Wendelstein 7-X - installation with certified quality management

Certification by TÜV Nord / research device being built in accordance with DIN ISO standard / annual audit

March 09, 2010
The system of quality management governing construction of the Wendelstein 7-X fusion device has now been certified in accordance with the DIN ISO 9001 German industrial standard. The auditors of the TÜV Nord inspectorate thereby confirm that the research device being built at the Greifswald branch of Max Planck Institute of Plasma Physics (IPP) conforms to industrial standards – as one of the first in Germany.

Quality management, i.e. formalised organisation of work processes, is a matter of course in industry, but more of a rarety in a research institute. Notwithstanding, at an early stage strict quality management was decided for the construction of the Wendelstein 7-X fusion device, now in progress at the Greifswald branch of Max Planck Institute of Plasma Physics: “Such a complex device as Wendelstein 7-X precludes production and installation on call,” states Dr. Jost-Heinrich Feist, head of the Quality Management Department at Greifswald. “For the start of construction work we therefore developed an industrially based procedure for quality management and in two years set up a system geared to common standards.” This has been in force since 1999 and then been regularly updated in accordance with current DIN ISO standards.

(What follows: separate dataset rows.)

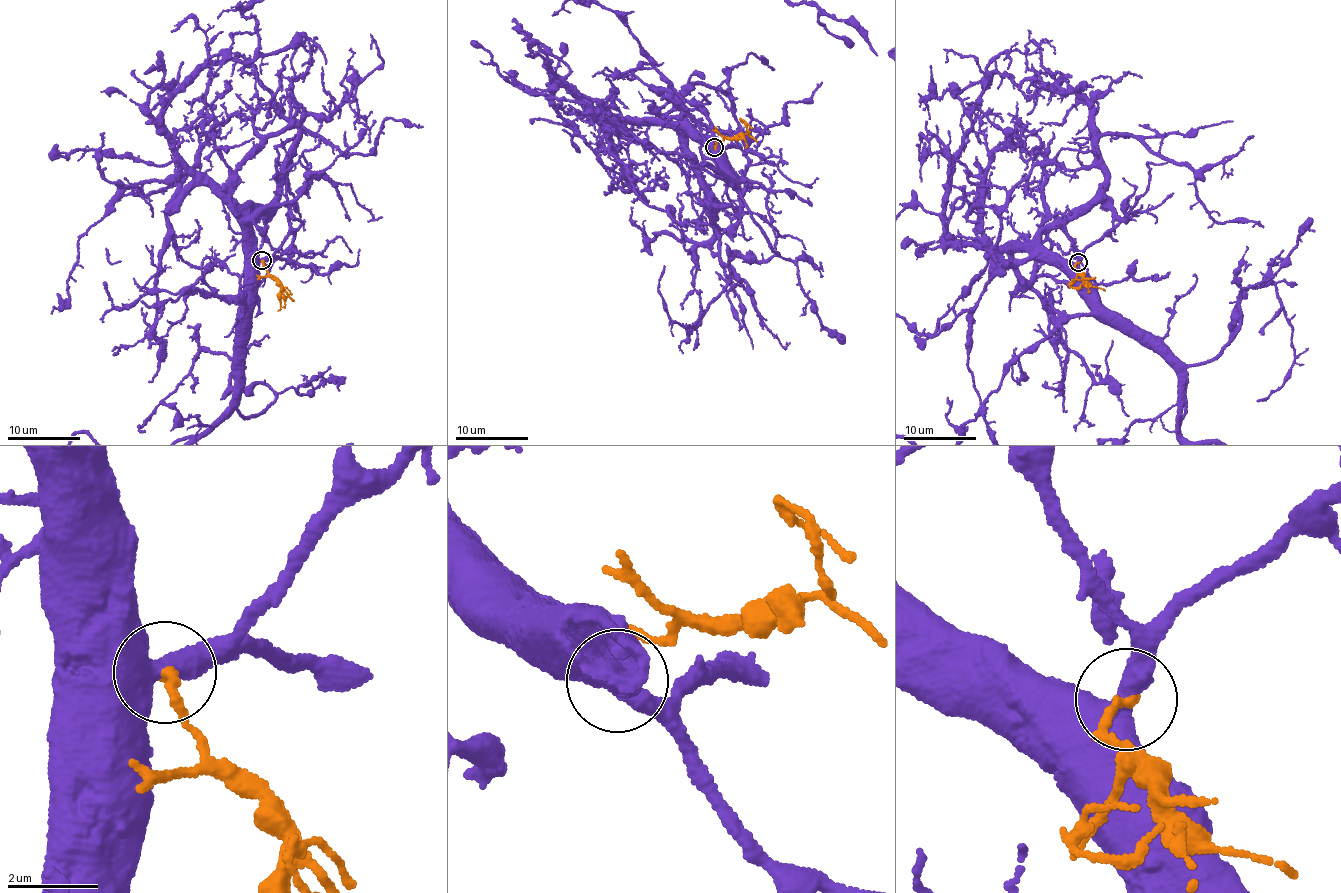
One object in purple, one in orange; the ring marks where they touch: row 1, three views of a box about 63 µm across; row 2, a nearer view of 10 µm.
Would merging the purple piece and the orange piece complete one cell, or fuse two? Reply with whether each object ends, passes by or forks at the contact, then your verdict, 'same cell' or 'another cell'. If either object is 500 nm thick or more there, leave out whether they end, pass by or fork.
another cell

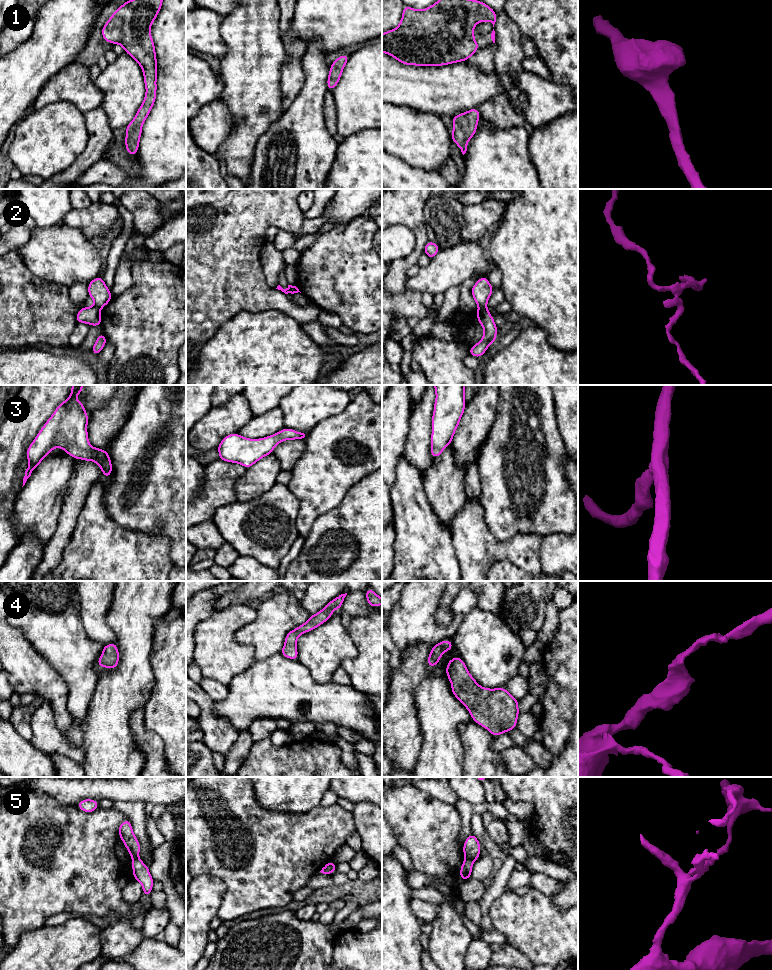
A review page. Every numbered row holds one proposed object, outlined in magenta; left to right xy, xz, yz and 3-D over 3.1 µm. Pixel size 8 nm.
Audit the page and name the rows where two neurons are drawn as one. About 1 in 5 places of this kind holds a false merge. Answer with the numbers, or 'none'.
2, 5

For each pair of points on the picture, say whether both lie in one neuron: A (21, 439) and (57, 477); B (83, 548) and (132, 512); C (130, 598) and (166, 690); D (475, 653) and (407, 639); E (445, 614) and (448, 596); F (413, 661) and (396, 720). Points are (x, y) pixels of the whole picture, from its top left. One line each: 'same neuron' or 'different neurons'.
A: different neurons
B: different neurons
C: different neurons
D: different neurons
E: same neuron
F: same neuron

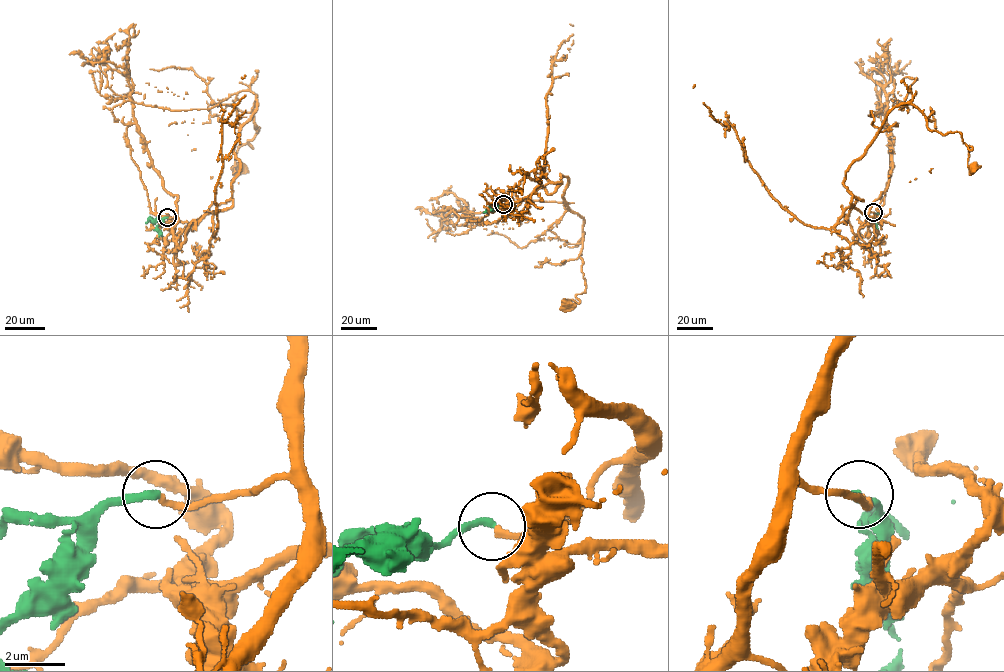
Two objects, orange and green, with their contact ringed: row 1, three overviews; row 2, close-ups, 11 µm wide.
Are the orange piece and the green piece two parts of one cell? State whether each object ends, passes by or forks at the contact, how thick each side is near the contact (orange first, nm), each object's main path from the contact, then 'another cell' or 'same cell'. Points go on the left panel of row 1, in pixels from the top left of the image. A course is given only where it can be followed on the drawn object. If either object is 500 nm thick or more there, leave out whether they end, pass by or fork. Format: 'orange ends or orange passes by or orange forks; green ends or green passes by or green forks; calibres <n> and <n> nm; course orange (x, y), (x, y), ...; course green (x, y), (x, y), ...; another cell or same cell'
orange ends; green ends; calibres 200 and 240 nm; course orange (168, 217), (172, 229), (231, 206), (233, 147), (256, 96), (259, 128), (252, 148), (238, 148), (240, 167); course green (167, 217), (150, 219), (146, 223); same cell

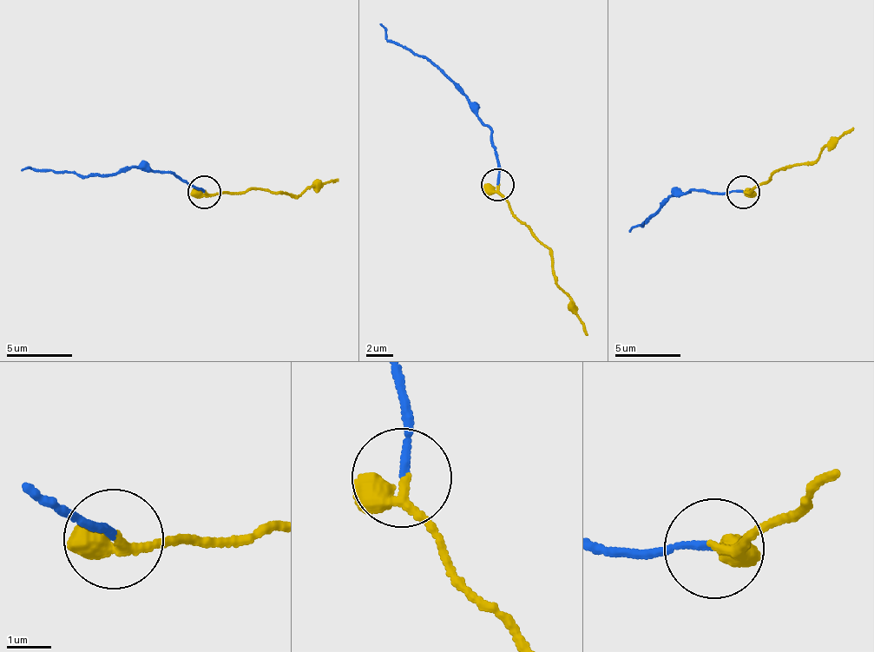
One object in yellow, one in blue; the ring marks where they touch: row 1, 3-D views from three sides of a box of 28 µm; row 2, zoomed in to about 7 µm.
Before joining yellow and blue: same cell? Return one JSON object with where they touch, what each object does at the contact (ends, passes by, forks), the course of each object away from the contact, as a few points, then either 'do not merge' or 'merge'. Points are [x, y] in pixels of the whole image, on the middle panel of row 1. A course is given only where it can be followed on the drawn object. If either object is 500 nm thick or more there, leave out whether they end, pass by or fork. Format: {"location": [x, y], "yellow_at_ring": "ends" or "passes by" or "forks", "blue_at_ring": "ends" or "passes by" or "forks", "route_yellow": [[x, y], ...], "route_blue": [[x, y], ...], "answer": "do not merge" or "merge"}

The system ensures that all work processes during construction of the research device conform to preformulated patterns. From the outset the objective was therefore to define procedures in a manual, starting with the provision, “How to formulate procedural instructions”. The instructions ensure that essential processes proceed in a uniform manner comprehensible to all, from formulation of technical specification to placing of orders, settling and documentation of individual installation steps, and the – particularly important – handling of planning modifications and their proper incorporation in the technical scenario.

The certification now accorded confirmed that this quality-safeguarding regulatory procedure, firstly, meets the standards of the current DIN ISO regulation and, secondly, is in fact practised at IPP and used by all concerned for their own work. After thorough analysis by specialists from TÜV Nord in a three-day audit covering all departments involved in the construction, the excellent test result was documented in a certificate verifying that the quality management for the construction and operation of Wendelstein 7-X is in conformity with the DIN ISO standard 9001:2008. But the meanwhile 13-member team of the Quality Management Department cannot rest on their laurels: till completion of Wendelstein 7-X in 2014 annual audits are to be conducted to ensure the continuance of the present status and its further development.